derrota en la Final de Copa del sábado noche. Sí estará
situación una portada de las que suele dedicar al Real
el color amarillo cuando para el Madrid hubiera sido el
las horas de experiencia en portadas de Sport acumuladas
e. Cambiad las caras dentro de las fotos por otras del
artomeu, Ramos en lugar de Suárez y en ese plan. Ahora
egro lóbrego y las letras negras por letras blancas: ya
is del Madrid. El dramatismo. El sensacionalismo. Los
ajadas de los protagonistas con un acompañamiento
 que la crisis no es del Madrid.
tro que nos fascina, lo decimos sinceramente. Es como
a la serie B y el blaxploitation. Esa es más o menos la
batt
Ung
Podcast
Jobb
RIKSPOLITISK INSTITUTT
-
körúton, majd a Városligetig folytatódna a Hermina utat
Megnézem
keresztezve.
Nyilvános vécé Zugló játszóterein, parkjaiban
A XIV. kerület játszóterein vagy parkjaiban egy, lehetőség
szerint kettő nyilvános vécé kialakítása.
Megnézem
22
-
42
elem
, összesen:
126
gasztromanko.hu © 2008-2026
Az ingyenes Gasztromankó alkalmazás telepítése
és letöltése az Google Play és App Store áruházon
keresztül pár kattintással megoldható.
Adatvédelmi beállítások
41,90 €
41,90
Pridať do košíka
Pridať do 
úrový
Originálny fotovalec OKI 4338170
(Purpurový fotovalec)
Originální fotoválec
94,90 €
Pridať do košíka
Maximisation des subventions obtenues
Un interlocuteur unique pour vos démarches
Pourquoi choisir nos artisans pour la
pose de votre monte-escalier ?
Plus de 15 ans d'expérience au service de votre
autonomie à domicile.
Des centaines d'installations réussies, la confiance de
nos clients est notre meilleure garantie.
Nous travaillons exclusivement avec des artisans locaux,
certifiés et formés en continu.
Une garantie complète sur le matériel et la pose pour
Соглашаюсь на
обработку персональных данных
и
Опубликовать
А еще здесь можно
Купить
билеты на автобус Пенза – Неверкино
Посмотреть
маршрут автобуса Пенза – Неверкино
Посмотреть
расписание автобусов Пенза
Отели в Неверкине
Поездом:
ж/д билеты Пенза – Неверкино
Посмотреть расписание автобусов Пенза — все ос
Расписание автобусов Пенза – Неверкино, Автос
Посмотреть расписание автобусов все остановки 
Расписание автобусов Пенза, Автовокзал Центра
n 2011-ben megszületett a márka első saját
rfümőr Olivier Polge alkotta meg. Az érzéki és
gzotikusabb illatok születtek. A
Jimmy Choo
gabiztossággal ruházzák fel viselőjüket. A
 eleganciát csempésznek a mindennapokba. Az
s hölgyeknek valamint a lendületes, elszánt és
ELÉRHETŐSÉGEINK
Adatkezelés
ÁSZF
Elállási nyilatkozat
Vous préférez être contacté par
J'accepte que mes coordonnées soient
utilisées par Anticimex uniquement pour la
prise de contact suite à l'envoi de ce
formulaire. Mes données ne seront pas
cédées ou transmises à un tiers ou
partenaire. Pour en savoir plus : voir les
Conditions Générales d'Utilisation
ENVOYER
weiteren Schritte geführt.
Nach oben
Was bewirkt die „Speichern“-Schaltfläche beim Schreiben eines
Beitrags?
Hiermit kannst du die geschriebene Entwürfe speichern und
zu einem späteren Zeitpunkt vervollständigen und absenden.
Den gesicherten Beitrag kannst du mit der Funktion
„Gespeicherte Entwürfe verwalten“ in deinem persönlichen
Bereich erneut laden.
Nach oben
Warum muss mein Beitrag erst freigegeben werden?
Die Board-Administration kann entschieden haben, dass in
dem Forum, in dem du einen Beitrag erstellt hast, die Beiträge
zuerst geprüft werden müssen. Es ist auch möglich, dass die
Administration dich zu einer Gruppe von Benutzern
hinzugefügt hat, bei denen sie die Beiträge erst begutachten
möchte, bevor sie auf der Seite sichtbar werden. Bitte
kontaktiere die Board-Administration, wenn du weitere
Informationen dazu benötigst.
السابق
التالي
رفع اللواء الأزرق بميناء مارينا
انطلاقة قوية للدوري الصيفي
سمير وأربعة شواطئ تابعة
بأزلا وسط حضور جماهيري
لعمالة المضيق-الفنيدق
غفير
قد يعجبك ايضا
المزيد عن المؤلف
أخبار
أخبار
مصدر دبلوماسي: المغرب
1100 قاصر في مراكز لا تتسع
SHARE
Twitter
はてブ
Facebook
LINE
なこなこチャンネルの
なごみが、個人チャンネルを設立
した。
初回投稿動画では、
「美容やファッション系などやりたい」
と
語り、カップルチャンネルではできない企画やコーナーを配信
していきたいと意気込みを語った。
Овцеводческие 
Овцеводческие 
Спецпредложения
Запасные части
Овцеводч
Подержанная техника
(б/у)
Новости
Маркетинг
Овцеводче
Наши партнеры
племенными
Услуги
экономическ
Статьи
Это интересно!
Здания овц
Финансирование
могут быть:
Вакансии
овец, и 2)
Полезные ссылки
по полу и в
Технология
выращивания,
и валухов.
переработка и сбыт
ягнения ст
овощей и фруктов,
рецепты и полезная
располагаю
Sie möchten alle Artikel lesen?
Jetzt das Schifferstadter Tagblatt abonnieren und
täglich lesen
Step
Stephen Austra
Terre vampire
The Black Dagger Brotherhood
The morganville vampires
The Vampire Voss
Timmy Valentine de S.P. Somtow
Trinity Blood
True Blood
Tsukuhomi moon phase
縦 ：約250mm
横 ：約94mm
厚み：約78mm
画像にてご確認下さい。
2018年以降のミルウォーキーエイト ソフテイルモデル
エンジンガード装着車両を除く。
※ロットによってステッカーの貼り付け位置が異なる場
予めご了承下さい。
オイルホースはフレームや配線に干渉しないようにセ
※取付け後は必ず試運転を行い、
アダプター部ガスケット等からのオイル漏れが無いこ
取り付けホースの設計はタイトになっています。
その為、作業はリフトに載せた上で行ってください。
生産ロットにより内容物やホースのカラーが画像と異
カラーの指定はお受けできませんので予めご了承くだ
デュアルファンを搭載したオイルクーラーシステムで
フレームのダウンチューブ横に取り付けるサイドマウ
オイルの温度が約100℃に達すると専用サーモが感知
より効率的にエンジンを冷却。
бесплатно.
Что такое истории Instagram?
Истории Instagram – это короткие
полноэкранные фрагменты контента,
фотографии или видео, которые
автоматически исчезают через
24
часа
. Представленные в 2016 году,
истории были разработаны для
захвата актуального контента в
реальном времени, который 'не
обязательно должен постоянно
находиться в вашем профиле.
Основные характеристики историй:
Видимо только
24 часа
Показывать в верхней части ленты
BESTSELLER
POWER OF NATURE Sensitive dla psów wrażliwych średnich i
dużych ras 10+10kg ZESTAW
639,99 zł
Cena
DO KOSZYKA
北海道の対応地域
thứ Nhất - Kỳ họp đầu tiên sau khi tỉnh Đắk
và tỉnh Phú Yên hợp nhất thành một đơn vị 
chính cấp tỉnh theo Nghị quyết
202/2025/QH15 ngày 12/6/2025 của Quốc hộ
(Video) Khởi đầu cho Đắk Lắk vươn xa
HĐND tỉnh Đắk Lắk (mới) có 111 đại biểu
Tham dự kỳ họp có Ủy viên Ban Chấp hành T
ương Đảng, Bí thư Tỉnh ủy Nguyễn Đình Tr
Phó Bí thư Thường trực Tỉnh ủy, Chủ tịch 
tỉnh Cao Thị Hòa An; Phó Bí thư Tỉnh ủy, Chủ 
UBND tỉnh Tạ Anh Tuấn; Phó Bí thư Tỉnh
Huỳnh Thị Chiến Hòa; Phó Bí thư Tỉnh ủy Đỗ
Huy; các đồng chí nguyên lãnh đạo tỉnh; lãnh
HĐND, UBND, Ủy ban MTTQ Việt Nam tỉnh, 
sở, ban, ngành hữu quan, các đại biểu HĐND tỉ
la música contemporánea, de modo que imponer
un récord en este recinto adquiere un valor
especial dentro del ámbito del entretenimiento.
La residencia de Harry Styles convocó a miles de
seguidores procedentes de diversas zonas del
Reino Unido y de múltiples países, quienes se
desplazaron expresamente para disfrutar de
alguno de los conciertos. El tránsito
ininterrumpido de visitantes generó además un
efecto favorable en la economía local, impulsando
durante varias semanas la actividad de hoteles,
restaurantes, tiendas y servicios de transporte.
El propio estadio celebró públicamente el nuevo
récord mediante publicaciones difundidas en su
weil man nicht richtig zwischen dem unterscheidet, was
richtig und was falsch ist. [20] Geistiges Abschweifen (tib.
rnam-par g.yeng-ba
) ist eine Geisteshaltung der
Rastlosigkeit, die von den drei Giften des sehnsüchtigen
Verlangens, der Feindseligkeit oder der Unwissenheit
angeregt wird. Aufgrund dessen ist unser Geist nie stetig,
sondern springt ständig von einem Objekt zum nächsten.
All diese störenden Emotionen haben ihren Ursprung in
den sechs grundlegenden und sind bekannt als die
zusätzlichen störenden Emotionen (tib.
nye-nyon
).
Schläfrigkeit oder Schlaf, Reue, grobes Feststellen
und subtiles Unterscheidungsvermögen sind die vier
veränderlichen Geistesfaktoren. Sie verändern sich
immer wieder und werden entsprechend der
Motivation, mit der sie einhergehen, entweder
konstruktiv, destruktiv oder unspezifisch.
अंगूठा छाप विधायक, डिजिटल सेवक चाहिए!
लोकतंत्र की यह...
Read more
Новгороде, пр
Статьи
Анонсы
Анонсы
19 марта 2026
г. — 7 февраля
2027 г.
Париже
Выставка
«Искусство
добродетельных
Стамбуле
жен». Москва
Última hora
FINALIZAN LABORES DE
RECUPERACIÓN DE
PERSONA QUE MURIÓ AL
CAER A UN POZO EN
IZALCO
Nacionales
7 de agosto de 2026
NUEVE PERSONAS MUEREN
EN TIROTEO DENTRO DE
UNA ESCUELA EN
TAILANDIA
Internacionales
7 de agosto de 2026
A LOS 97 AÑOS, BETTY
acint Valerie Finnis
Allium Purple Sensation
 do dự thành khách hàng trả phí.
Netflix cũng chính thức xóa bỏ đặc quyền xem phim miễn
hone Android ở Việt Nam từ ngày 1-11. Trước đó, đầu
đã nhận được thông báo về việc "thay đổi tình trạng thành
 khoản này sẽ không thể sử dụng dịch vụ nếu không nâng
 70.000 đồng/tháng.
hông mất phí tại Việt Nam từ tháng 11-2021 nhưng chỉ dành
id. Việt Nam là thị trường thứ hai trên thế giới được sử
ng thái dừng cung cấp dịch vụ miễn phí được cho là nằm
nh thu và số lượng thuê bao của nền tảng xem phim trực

━━━━━━━━

**Task objective:**
Could you turn the material, from its first line up to and including the line containing "Nyilvános vécé Zugló játszóterein, parkjaiban", into a Markdown table with the columns "No." and "Entry", numbering each row and leaving out blank lines?

**Answer:**
| No. | Entry |
|---|---|
| 1 | derrota en la Final de Copa del sábado noche. Sí estará |
| 2 | situación una portada de las que suele dedicar al Real |
| 3 | el color amarillo cuando para el Madrid hubiera sido el |
| 4 | las horas de experiencia en portadas de Sport acumuladas |
| 5 | e. Cambiad las caras dentro de las fotos por otras del |
| 6 | artomeu, Ramos en lugar de Suárez y en ese plan. Ahora |
| 7 | egro lóbrego y las letras negras por letras blancas: ya |
| 8 | is del Madrid. El dramatismo. El sensacionalismo. Los |
| 9 | ajadas de los protagonistas con un acompañamiento |
| 10 |  que la crisis no es del Madrid. |
| 11 | tro que nos fascina, lo decimos sinceramente. Es como |
| 12 | a la serie B y el blaxploitation. Esa es más o menos la |
| 13 | batt |
| 14 | Ung |
| 15 | Podcast |
| 16 | Jobb |
| 17 | RIKSPOLITISK INSTITUTT |
| 18 | - |
| 19 | körúton, majd a Városligetig folytatódna a Hermina utat |
| 20 | Megnézem |
| 21 | keresztezve. |
| 22 | Nyilvános vécé Zugló játszóterein, parkjaiban |